▸ **AUFGABENSTELLUNG A**
Übertrage aus dem Textauszug zum Lehrermangel den Abschnitt, der bei "Am Telefon ist" beginnt und bei "Schulstart fehlen werden?" endet, wortgetreu.
▸ **AUFGABENSTELLUNG B**
Welcher Anteil der offenen Lehrerstellen in Nordrhein-Westfalen konnte laut dem Textauszug zum Lehrermangel bislang besetzt werden?

▸ **TEXTAUSZUG**

◇ ◇ ◇ ◇ ◇

Quereinsteiger bekommen oft nur Crashkurse
Grundsätzlich sei nichts gegen Quereinsteiger einzuwenden, die Lücken im Lehrplan füllten, es dürften aber nicht zu viele sein. Außerdem müssten sie gut integrierbar sein. Eine gute Vor- und Nachqualifizierung sei nötig, so Meidinger. Oft bekämen die neuen Kolleginnen und Kollegen aber nur Crashkurse, die nicht geeignet seien, alles zu vermitteln, was ein ordentlich ausgebildeter Lehrer in seinem Studium lerne.
"Wir werden Qualitätsprobleme im deutschen Bildungswesen kriegen", sagt Meidinger deshalb. Das werde sich besonders an den Grundschulen zeigen. "Wir hatten bereits bei der letzten Grundschulstudie zum ersten Mal einen Rückschritt zu verzeichnen. Ich fürchte, das wird sich fortsetzen."

Das in Interview in voller Länge:
Jörg Münchenberg: Das Problem ist nicht wirklich neu und trotzdem stellt es sich derzeit jedes Jahr aufs Neue. Es gibt in vielen Bundesländern zu wenig Lehrer. Die Folge: Unterrichtsausfall oder aber der verstärkte Rückgriff auf sogenannte Quereinsteiger, also Berufsfremde, die dann per Aushilfsvertrag vorübergehend einspringen. Allein aber in Nordrhein-Westfalen, wo heute die Schule wieder startet, konnten bislang nur 58 Prozent der offenen Stellen überhaupt besetzt werden.
Am Telefon ist jetzt Heinz-Peter Meidinger. Er ist Schuldirektor im bayerischen Deggendorf und er ist zugleich Vorsitzender des Deutschen Lehrerverbandes. Herr Meidinger, einen schönen guten Morgen!
Heinz-Peter Meidinger: Guten Morgen, Herr Münchenberg.
Münchenberg: Herr Meidinger, in Bayern sind ja noch Sommerferien. Aber können Sie denn schon absehen, wie viele Lehrer an Ihrer Schule zum Schulstart fehlen werden?

◇ ◇ ◇ ◇ ◇

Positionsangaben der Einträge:

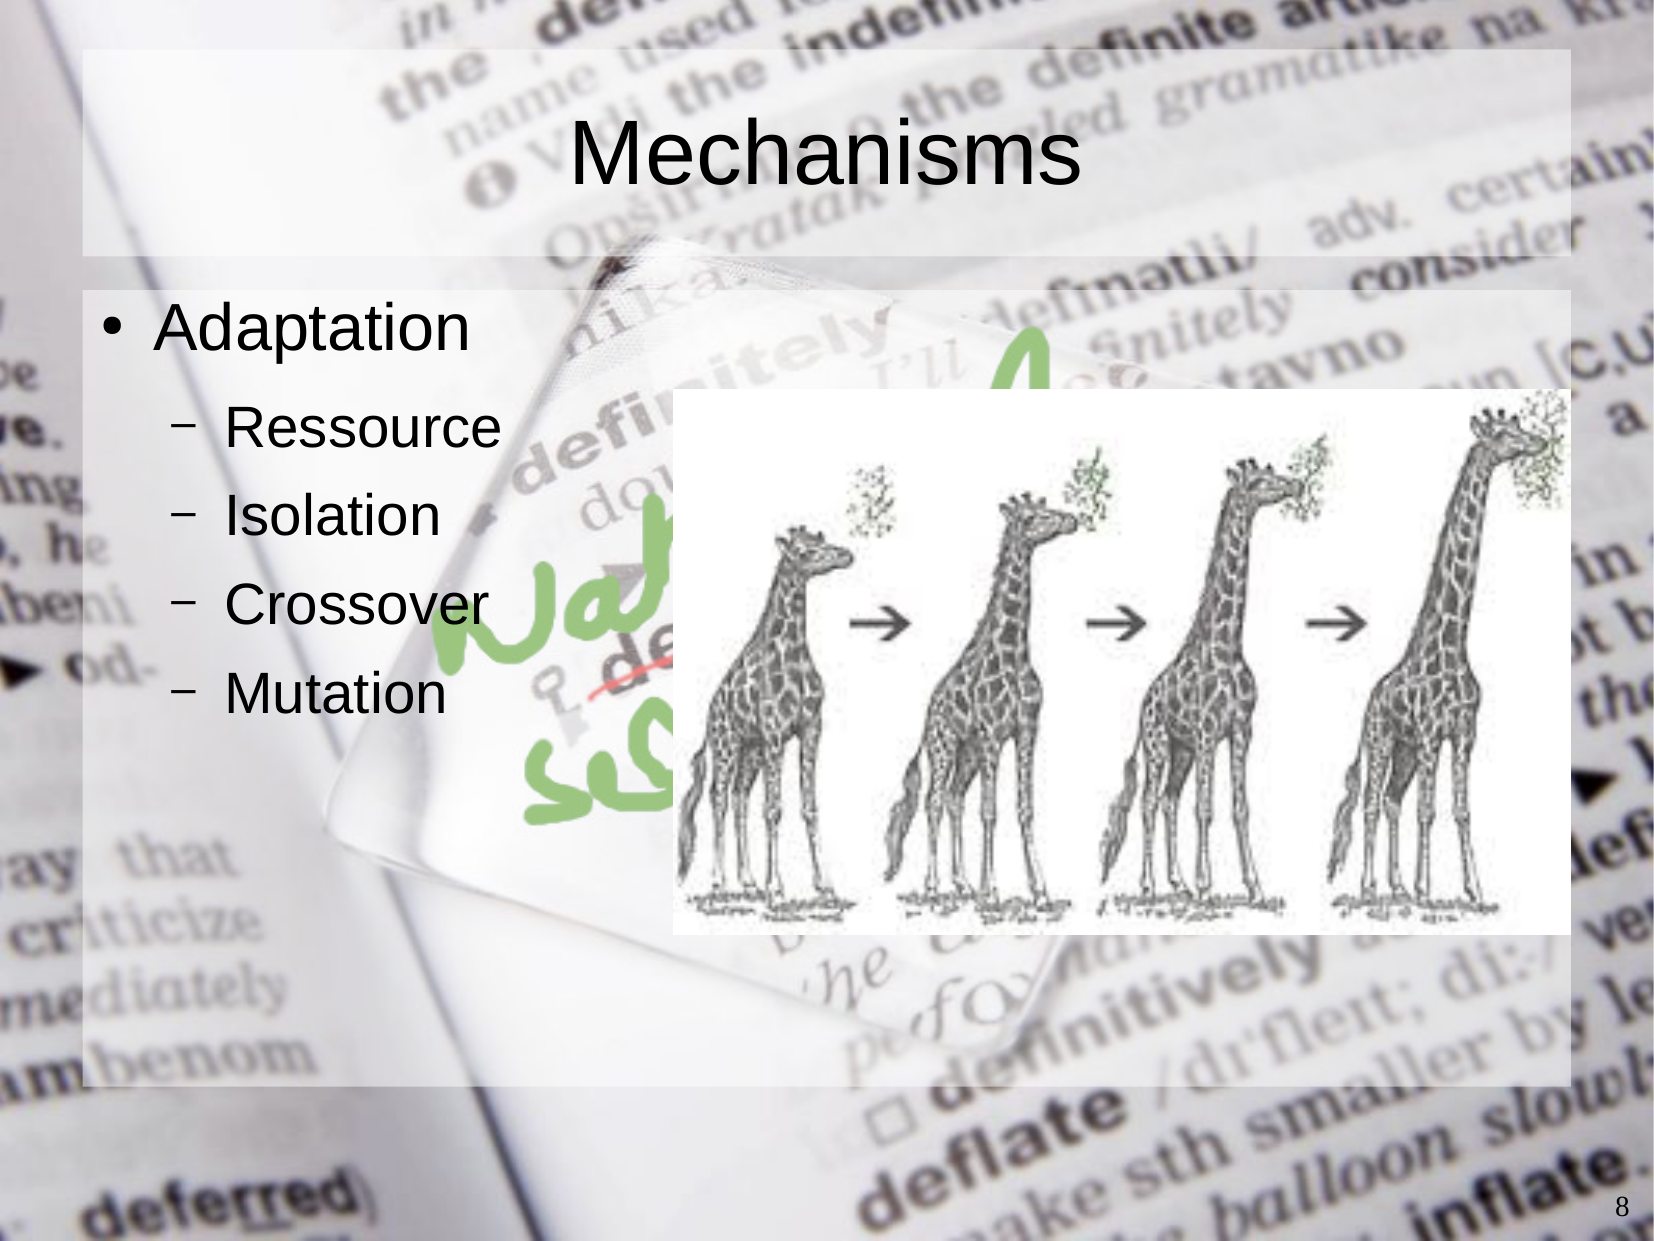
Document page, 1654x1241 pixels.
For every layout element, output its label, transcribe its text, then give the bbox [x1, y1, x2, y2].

picture [0, 0, 1654, 1241]
title Mechanisms [82, 49, 1571, 257]
list Adaptation Ressource Isolation Crossover Mutation [82, 290, 1571, 1087]
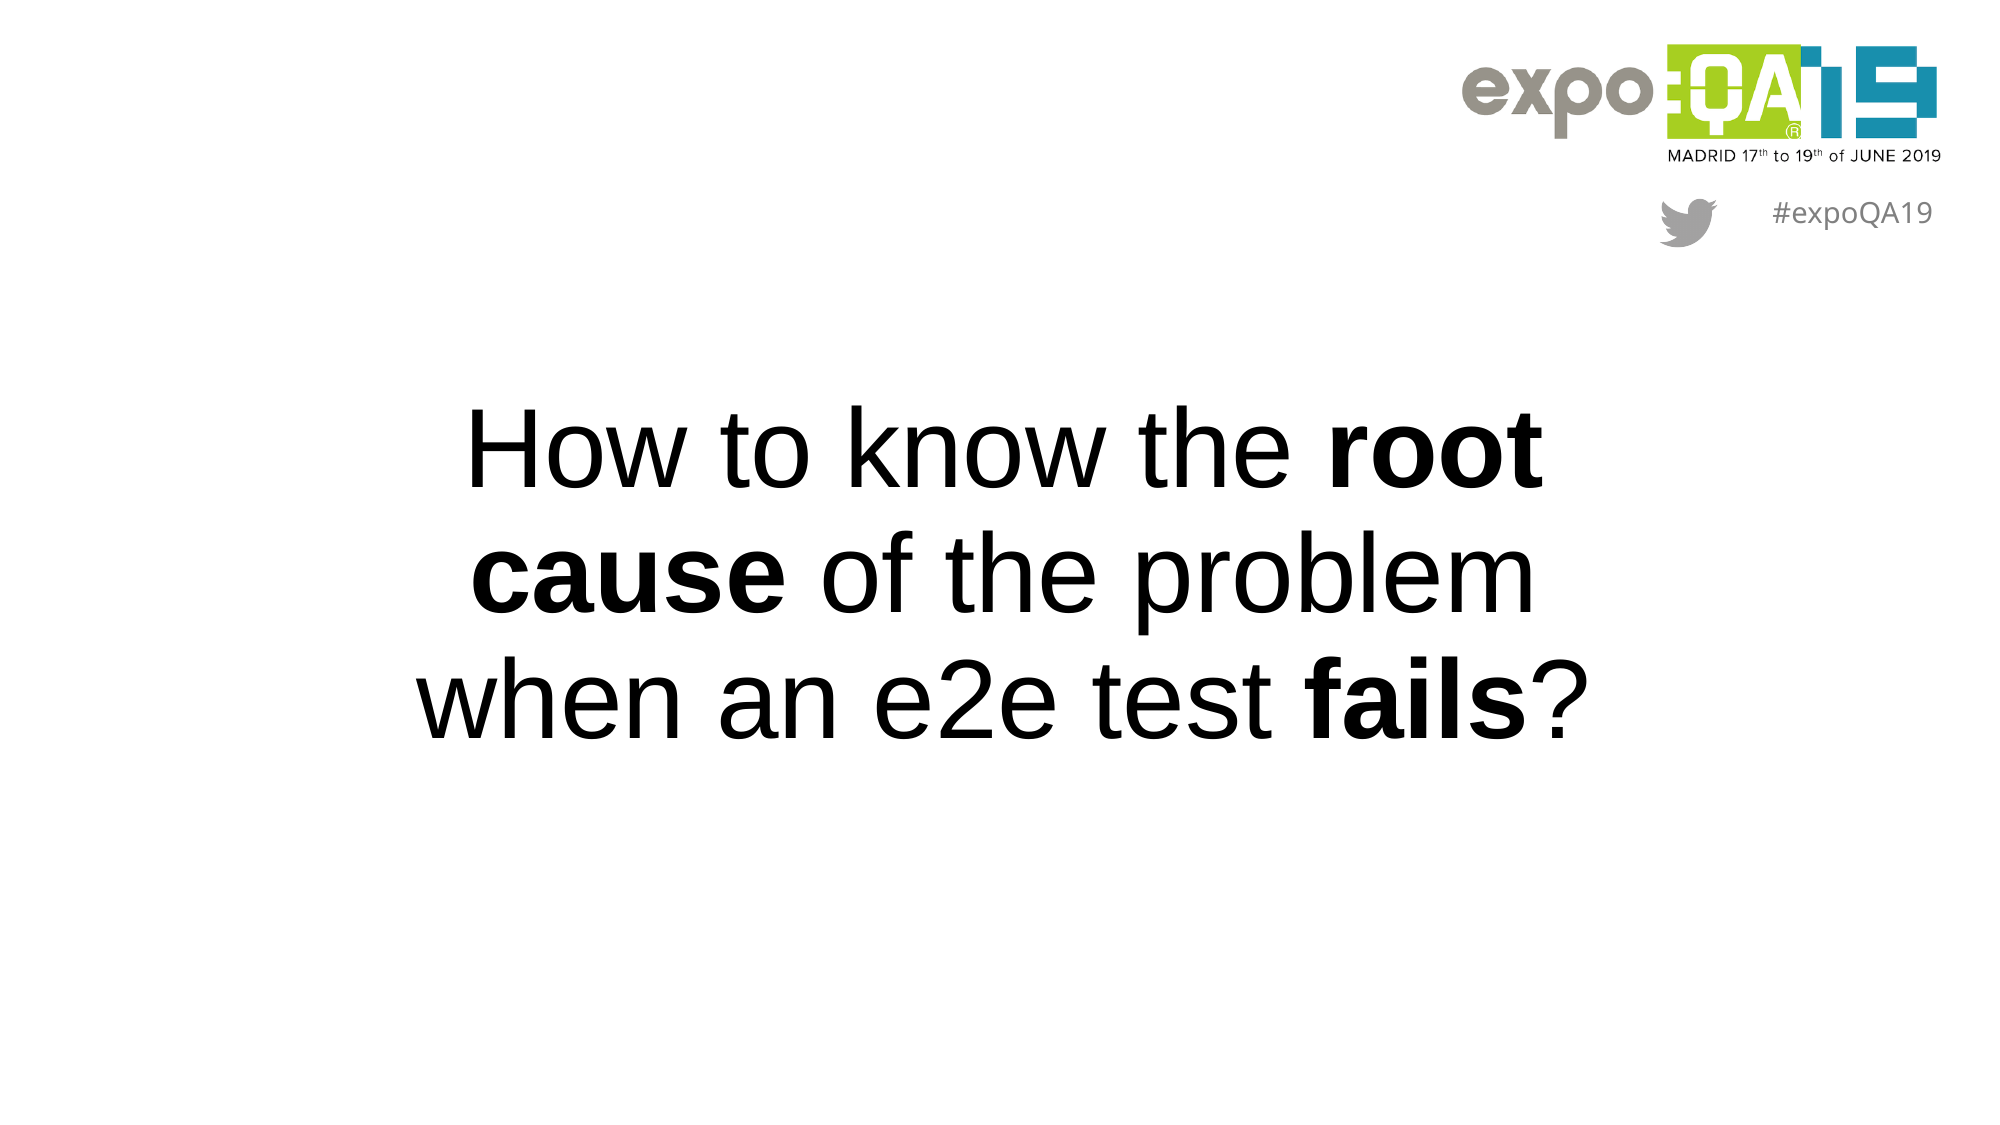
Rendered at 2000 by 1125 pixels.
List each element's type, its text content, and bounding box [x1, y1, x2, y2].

picture [1659, 193, 1718, 253]
text_box How to know the root cause of the problem when an e2e test fails? [401, 377, 1607, 780]
picture [1429, 37, 1948, 165]
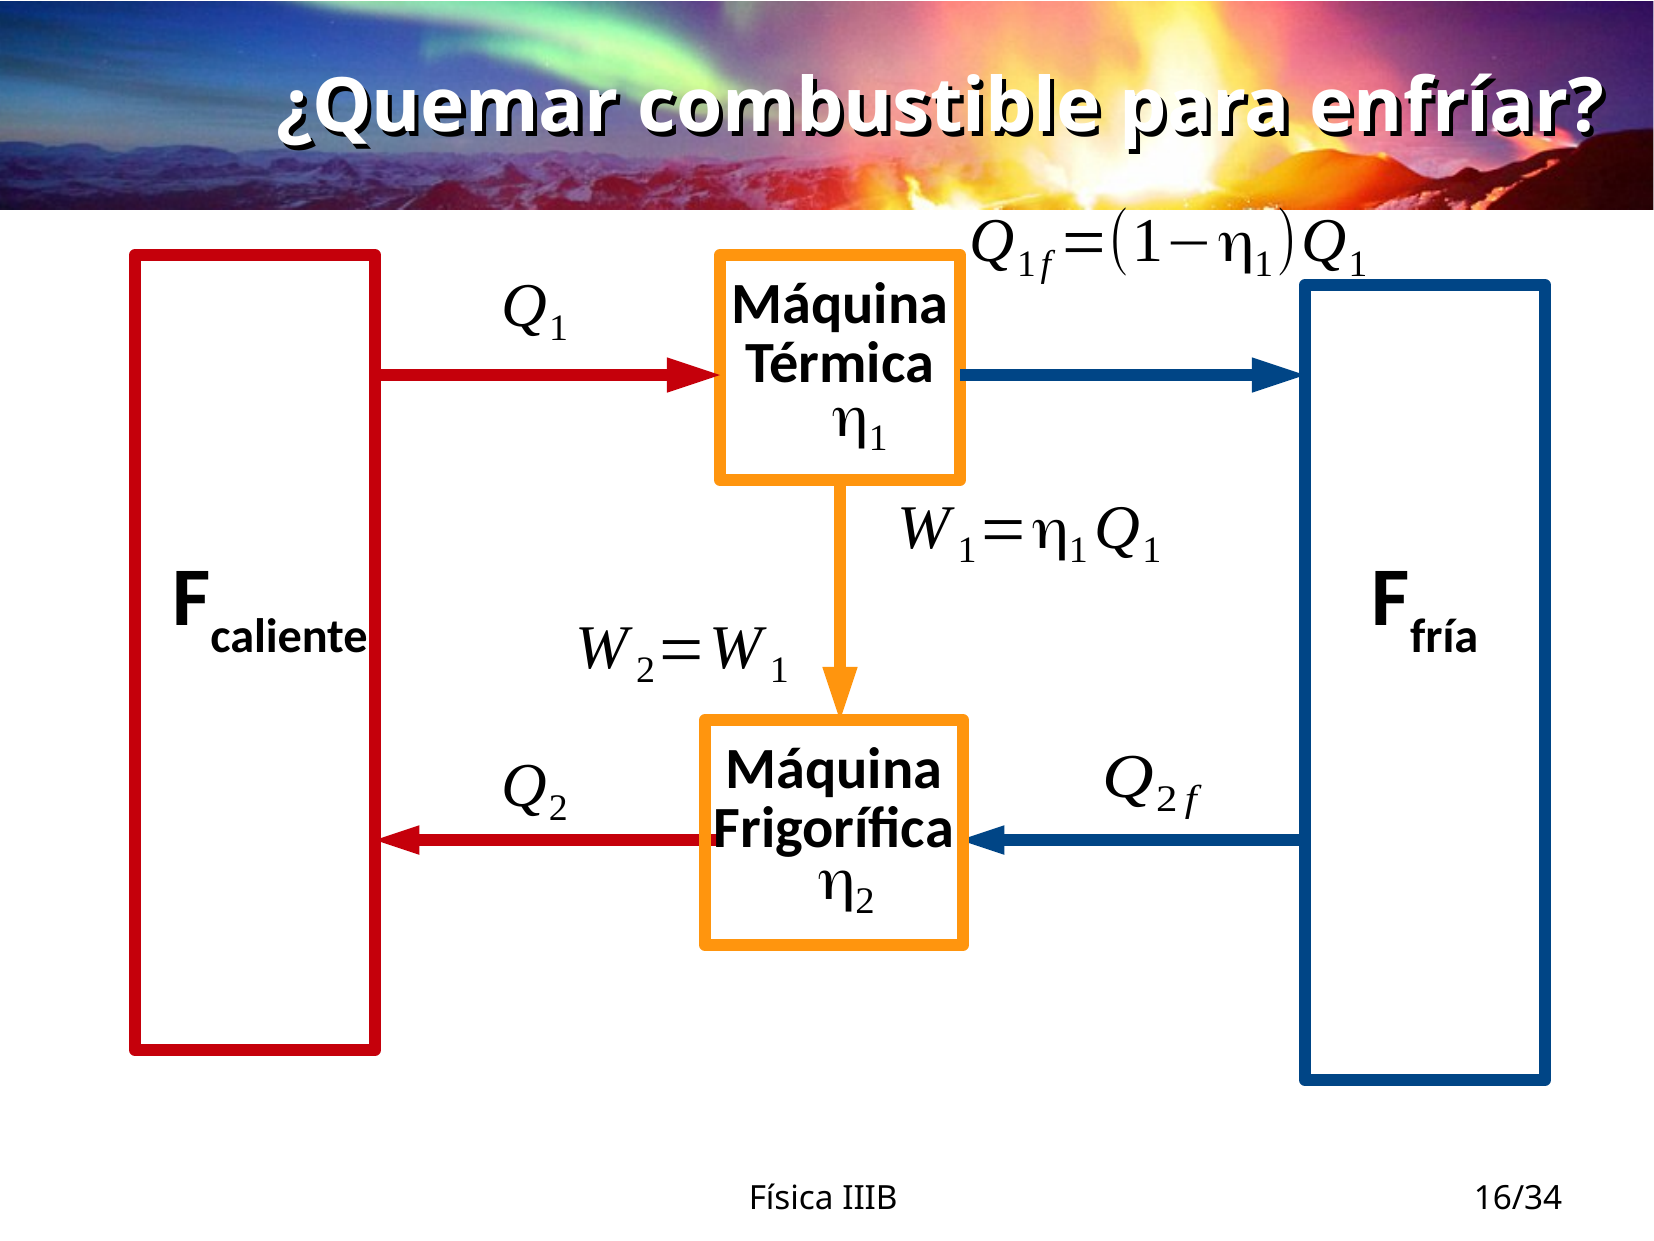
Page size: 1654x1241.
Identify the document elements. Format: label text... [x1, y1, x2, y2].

text_box Máquina Frigorífica [705, 720, 964, 946]
chart [569, 612, 796, 691]
chart [825, 405, 894, 459]
chart [810, 868, 882, 923]
text_box Máquina Térmica [720, 255, 961, 481]
picture [0, 1, 1654, 210]
title ¿Quemar combustible para enfríar? [45, 15, 1606, 191]
text_box Ffría [1305, 555, 1546, 691]
chart [495, 750, 575, 829]
chart [963, 205, 1374, 285]
chart [495, 270, 575, 349]
chart [890, 492, 1168, 571]
chart [1095, 741, 1210, 820]
text_box Fcaliente [150, 555, 391, 691]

◇ ◇ ◇ ◇ ◇

▸ **AUSGABE A**
Am Telefon ist jetzt Heinz-Peter Meidinger. Er ist Schuldirektor im bayerischen Deggendorf und er ist zugleich Vorsitzender des Deutschen Lehrerverbandes. Herr Meidinger, einen schönen guten Morgen!
Heinz-Peter Meidinger: Guten Morgen, Herr Münchenberg.
Münchenberg: Herr Meidinger, in Bayern sind ja noch Sommerferien. Aber können Sie denn schon absehen, wie viele Lehrer an Ihrer Schule zum Schulstart fehlen werden?

▸ **AUSGABE B**
Nur 58 Prozent.